***** GIVEN RECORDS *****
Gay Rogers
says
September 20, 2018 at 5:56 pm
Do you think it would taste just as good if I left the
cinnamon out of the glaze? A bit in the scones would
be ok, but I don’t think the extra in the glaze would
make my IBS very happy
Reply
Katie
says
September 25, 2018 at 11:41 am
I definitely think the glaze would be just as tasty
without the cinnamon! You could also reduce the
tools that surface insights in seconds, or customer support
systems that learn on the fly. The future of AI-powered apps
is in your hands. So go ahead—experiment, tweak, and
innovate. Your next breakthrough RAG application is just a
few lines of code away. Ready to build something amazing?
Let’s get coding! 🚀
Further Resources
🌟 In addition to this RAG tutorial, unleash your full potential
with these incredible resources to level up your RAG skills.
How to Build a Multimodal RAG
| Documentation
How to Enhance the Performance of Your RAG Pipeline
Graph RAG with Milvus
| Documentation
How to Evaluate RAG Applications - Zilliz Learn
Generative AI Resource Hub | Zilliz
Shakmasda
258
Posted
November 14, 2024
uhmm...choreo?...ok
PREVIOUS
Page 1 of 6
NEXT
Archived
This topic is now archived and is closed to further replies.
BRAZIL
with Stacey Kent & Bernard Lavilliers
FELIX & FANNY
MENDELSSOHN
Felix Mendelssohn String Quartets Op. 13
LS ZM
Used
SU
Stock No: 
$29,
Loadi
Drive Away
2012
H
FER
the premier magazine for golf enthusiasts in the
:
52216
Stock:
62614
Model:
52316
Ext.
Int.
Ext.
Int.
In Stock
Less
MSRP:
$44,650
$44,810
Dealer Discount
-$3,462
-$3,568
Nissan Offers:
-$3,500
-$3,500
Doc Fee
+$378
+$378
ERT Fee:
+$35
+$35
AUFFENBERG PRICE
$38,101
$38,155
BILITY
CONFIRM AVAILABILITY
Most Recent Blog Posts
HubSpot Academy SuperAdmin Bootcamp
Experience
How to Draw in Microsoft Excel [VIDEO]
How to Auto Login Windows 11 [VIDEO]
*****
Only the line containing "How to Draw in Microsoft Excel [VIDEO]" and the lines after it, up to and including the last line of the data, should appear in the answer, exactly as written.

How to Draw in Microsoft Excel [VIDEO]
How to Auto Login Windows 11 [VIDEO]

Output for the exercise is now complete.